Natürlich habe ich das Ganze auch im Licht meiner früheren Leistungsfähigkeit betrachtet. Mich gedanklich als den Läufer auf die 6,7 km-Runde geschickt und bis zur Erschöpfung dort kreisen lassen, der ich mal war. Also mit dem Vermögen bei einem 24h-Lauf deutlich über 200 km weit zu laufen. Nicht um abzuschätzen, was mir hätte gelingen können, hätte es das Format bereits zu jener Zeit gegeben und ich mich drauf eingelassen. Allein um mit meiner damaligen Einstellung die "Sache" zu bewerten. Dabei kam ich zum selben Ergebnis: BU ist nichts für mich.
BU ist eine Ausdauerübung ganz eigener Art. So wie Bergtrailläufe ihr eigenes Laufgenre begründen. Letztere sind mehr eine Überlebens- und Durchschlageübung, als eine Laufveranstaltung. Ich kenne erfolgreiche Trailläufer, unter anderem eine Läuferin, die den UTMB gefinisht hat. In Gesprächen skizzierte sie mir das "Wesen" dieser "Gebirgsläufe", so dass ich weiß, wovon ich rede. Auch davon weiß, weil ich selbst den einen oder anderen (kürzeren!) Trailultra in den Alpen oder Mittelgebirgen absolvierte. Laufen wird bei solchen Bewerben mehr zu einer Fortbewegungsart, die man "auch" praktiziert. Wo es technisch möglich ist und die Kräfte schont. Auf einfachem Pfad, nicht zu steil aufwärts, eben und abwärts. Auch das ist nachweislich eigener Versuche nichts für mich. Obwohl ich die Berge liebe und vor meiner Lauf"karriere" jedes Sommerwochenende dort sportlich bergwandernd und -steigend unterwegs war. Es ist nichts für mich, was mich aber nicht daran hindert den Bergläufern zu applaudieren. So wie ich den deutschen Spitzentriathletinnen am WE in Hawaii beim Ironman applaudieren werde. Denn Triathlon, diese wundervolle Sportart, ist auch nichts für mich.
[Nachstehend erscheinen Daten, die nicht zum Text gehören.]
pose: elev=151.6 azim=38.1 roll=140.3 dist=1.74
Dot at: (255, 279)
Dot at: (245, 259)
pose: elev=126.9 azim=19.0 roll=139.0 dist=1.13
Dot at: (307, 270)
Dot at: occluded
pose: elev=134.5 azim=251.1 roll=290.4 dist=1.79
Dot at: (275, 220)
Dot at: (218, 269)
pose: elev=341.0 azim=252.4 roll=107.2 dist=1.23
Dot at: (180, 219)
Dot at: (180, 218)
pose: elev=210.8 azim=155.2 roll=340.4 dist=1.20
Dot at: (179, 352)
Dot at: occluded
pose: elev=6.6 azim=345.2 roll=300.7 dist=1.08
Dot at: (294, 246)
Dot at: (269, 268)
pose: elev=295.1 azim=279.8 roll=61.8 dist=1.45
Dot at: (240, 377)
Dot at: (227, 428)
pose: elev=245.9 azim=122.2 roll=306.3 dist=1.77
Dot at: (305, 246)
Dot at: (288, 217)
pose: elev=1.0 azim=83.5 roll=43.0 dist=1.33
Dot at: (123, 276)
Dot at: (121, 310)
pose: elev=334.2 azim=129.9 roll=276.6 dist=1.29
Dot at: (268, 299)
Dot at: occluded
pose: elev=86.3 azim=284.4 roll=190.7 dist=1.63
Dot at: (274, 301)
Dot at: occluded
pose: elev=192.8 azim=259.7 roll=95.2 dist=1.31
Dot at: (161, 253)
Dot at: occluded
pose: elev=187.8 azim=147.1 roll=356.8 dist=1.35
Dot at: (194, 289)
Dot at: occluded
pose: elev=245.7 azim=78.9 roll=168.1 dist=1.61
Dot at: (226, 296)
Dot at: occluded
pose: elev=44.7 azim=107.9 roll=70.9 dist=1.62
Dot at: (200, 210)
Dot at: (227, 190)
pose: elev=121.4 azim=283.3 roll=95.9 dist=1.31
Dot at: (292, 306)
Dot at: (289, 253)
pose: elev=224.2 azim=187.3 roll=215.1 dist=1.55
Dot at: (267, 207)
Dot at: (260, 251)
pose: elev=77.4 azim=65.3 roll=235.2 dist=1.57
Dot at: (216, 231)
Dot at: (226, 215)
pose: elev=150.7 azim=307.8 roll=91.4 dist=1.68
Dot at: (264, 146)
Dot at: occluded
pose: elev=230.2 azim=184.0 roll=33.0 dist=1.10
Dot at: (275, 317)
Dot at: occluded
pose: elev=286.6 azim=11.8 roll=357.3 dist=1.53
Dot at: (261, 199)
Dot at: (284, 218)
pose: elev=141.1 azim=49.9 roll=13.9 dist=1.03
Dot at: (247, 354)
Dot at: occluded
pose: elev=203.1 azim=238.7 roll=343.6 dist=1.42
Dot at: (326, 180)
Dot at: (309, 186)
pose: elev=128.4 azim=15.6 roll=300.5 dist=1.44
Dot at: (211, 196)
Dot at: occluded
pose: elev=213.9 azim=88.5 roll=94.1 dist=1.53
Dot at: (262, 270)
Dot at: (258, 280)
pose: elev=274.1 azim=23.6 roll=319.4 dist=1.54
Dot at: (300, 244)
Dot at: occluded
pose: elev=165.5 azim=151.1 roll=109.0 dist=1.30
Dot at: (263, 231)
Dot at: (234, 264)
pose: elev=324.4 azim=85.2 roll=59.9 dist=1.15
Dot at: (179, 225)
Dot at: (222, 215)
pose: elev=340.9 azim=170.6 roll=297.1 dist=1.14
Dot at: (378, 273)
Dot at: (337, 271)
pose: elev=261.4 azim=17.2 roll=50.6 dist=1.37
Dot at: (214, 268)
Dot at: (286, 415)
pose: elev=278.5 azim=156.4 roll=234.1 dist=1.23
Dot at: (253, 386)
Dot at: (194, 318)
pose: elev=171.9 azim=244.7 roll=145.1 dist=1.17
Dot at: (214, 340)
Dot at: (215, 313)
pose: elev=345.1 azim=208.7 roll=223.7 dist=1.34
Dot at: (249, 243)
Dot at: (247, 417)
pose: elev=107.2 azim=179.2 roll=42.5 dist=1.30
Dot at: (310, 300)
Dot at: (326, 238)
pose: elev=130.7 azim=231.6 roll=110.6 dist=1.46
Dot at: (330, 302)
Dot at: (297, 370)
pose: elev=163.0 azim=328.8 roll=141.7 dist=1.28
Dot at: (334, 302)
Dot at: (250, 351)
Zu viel Gerätschaft nötig, sportlich Radfahren ist nicht mein Ding und Schwimmen kann ich gerade so, dass ich mich über Wasser halte.
Ich gehe also so weit zu sagen, dass es im Bereich der Ausdauersportarten, bei denen Laufen ein Element des Vorwärtskommens darstellt, sehr unterschiedliche Disziplinen gibt, von denen BU eine verkörpert, die halt nun gerade in Mode ist und sicher auch bleiben wird. Aus gutem Grund, schließlich gibt es Elemente bei BU, die jedem gefallen müssen und auch mir gefallen. Zum Beispiel die Tatsache, dass fast jede Läuferin, jeder Läufer dort am Start stehen kann. Eine, zwei Runden kann ich auch laufen ohne mich durch viel Training vorbereitet zu haben. Selbst wenn ich dann aufhören muss - ich war dabei!
Die übrigen Teile deiner Antwort lese ich mir noch mal genauer durch und melde mich ev. nochmal zu Wort.